Susunan kabinet baru saja diumumkan sore tadi (26 Okt 2014). Salah satu yang berubah adalah Kementrian Pariwisata & Industri Kreatif kembali menjadi Kementrian Pariwisata. Dan Arief Yahya ditunjuk menggawangi kementrian itu menggantian Marie Pangestu. Sedikit mengejutkan, selama ini sang Menteri tidak memiliki portfolio pengalaman di industri wisata, tetapi lebih banyak di Telekomunikasi & Teknologi Informasi. Yakin Presiden Jokowi punya pertimbangan lain memilih Arief Yahya. Mungkin Pak Jokowi ingin memanfaatkan kreatifitas sang menteri agar muncul terobosan-terobosan untuk memajukan pariwisata Indonesia, atau ukuran nyata adalah meningkatkan kunjungan turis asing ke Indonesia.
Indonesia diyakini memiliki destinasi wisata yang sangat banyak. Namun faktanya jumlah turis asing yang masuk Indonesia masih ketinggalan jauh dibanding negara tetangga. Di tahun 2013, Thailand menerima kunjungan turis asing sejumlah 26,5 juta. Malaysia menerima turis asing sebanyak 26,3 juta. Negara mungil Singapura mampu menggaet turis asing sebanyak 15,6 juta. Tahun lalu Indonesia baru mampu menggaet turis asing sebanyak 8,4 juta, sangat kecil dibandingkan luasan wilayah dan jumlah destinasi yang dimiliki.

Vietnam, termasuk belum lama serius di industri wisata telah mampu mendatangkan 7,4 juta. Lalu, Filipina dengan angka kunjungan 4,4 juta dan Kamboja sebesar 4,3 juta. Di posisi akhir adalah Laos dengan angka kunjungan 3,9 juta dan Myanmar yang baru saja membuka diri sudah dikunjungan 800 ribu turis.
Beberapa catatan dari saya sebagai masukan Pak Menteri :
- Membangun infrastruktur lebih gencar. Termasuk koneksitas untuk kemudahan menjangkau destinasi. Sebagai gambaran, saat ini praktis hanya bandara Soekarno Hatta dan Ngurah Rai yang memiliki banyak penerbangan langsung ke luar negeri. Koneksitas domestik antar destinasi juga masih pada rute-rute populer. Bayangkan betapa sulitnya turis yang akan melanjutkan penerbangan ke Raja Ampat dari Bali.
- Mengembangkan tujuan wisata baru, tidak hanya bertumpu pada Bali, Jakarta, Batam/Bintan, Bandung, Jogja, dan Lombok. Yakin Indonesia memiliki banyak destinasi lain yang layak dijual.

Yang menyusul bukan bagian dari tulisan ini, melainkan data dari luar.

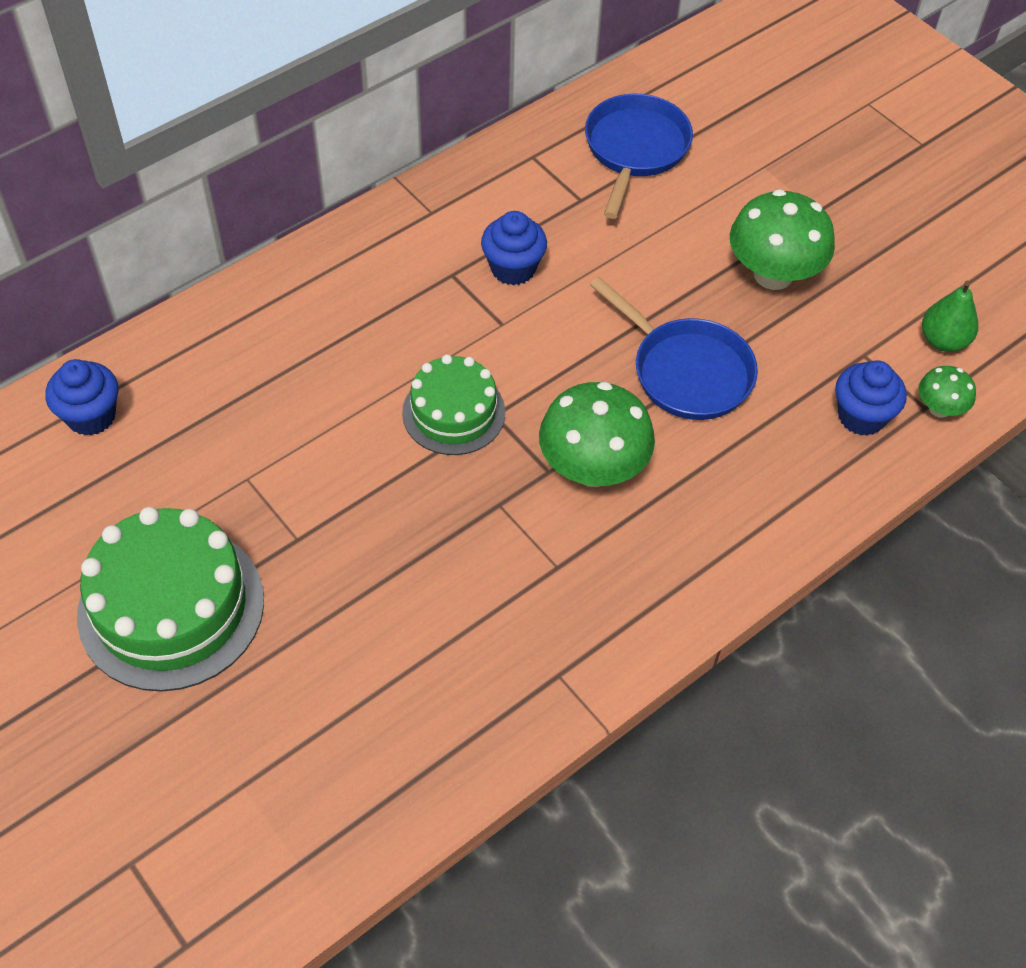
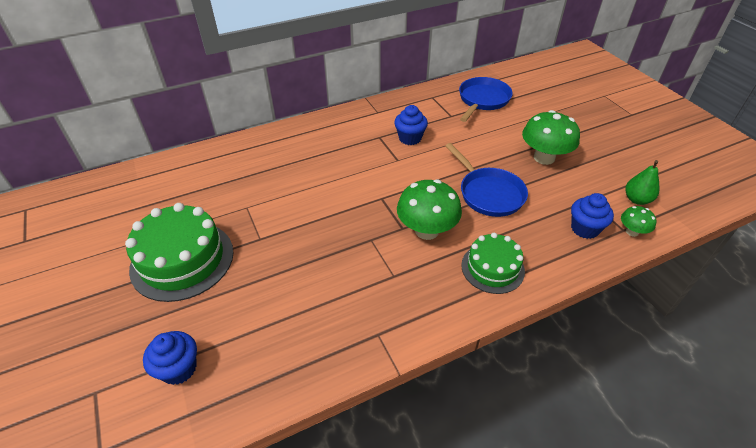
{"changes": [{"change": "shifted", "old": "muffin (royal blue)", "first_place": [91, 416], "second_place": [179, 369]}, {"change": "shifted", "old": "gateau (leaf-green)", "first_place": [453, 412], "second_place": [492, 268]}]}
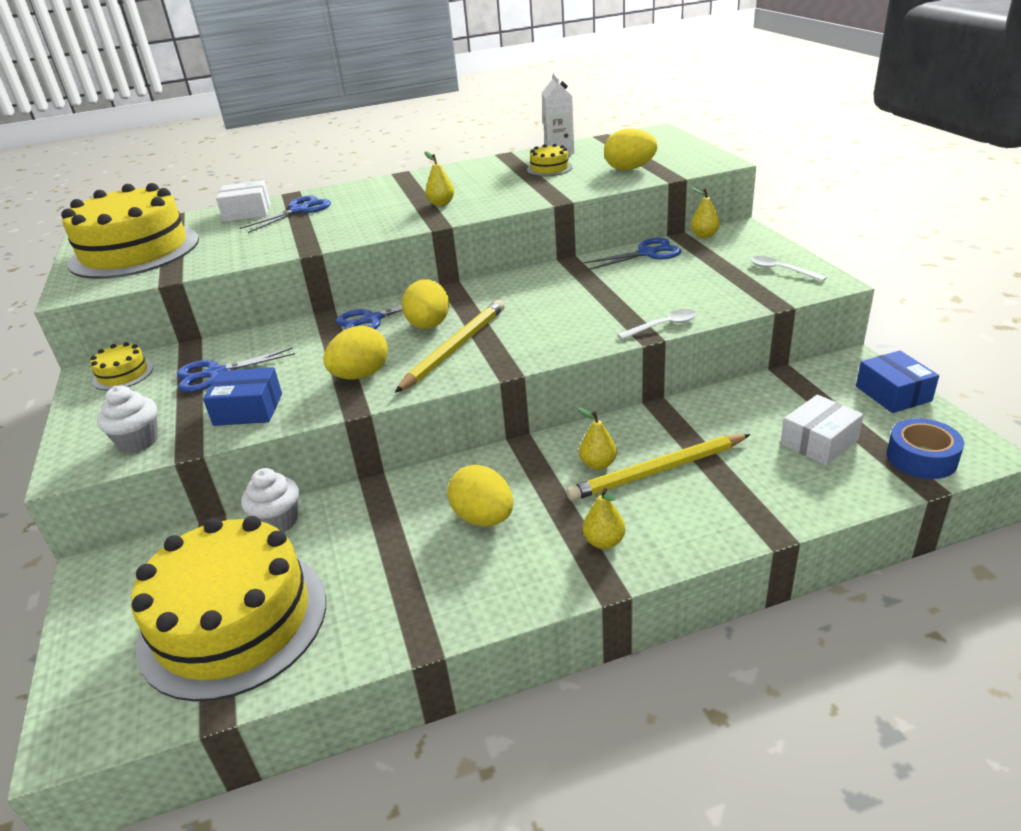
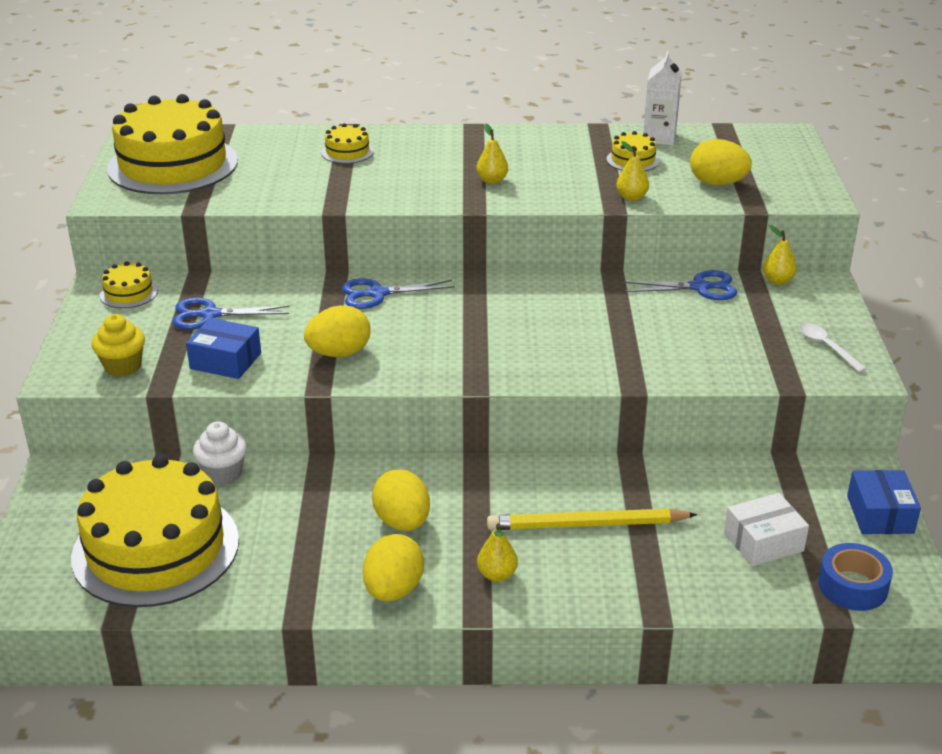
{"changes": [{"change": "repainted", "old": "muffin (pure white)", "new": "muffin (yellow)", "first_place": [138, 441], "second_place": [123, 366]}, {"change": "swapped", "old": "pair of scissors (royal blue)", "new": "gateau (yellow)", "first_place": [299, 210], "second_place": [347, 152]}, {"change": "shifted", "old": "egg (yellow)", "first_place": [428, 326], "second_place": [393, 590]}, {"change": "shifted", "old": "pear (yellow)", "first_place": [598, 464], "second_place": [631, 197]}, {"change": "gone", "old": "parcel (pure white)", "first_place": [247, 212]}, {"change": "gone", "old": "wooden pencil (yellow)", "first_place": [454, 348]}, {"change": "gone", "old": "teaspoon (pure white)", "first_place": [663, 326]}]}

- Saatnya memberikan perhatian pada MICE karena terbukti mampu mendatangkan turis dalam jumlah besar sekaligus. Saya yakin Bali, Jakarta dan Surabaya sudah cukup siap untuk ini.
- Peningkatan kualitas SDM di industri wisata. Saya agak surprise dengan yang dilakukan oleh Cambodia. Saat saya berlibur ke Siem Reap pemandu wisata sudah mengenakan lisensi tour guide yang dikeluarkan oleh kementrian wisata setempat, padahal sang tour guide memandu wisata hanya dengan menggunakan tuk tuk (sejenis becak motor).
- Pola jemput bola dari kantung kantung turis. Bagaimana agar turis yang datang ke Bangkok bisa melanjutkan perjalananannya ke Indonesia. Begitu juga dari Singapore dan Kuala Lumpur.
Untuk mengejar jumlah turis asing tidak lagi cukup dengan cara-cara konvensional di atas, perlu terobosan ‘gila’ dari Pak Menteri baru. Saya salut dengan terobosan Garuda Indonesia dengan mengenalkan Immigration on Board dari beberapa destinasi. Wisata Indonesia perlu lebih banyak lagi cara-cara unik seperti itu. Selamat bekerja pak Menteri.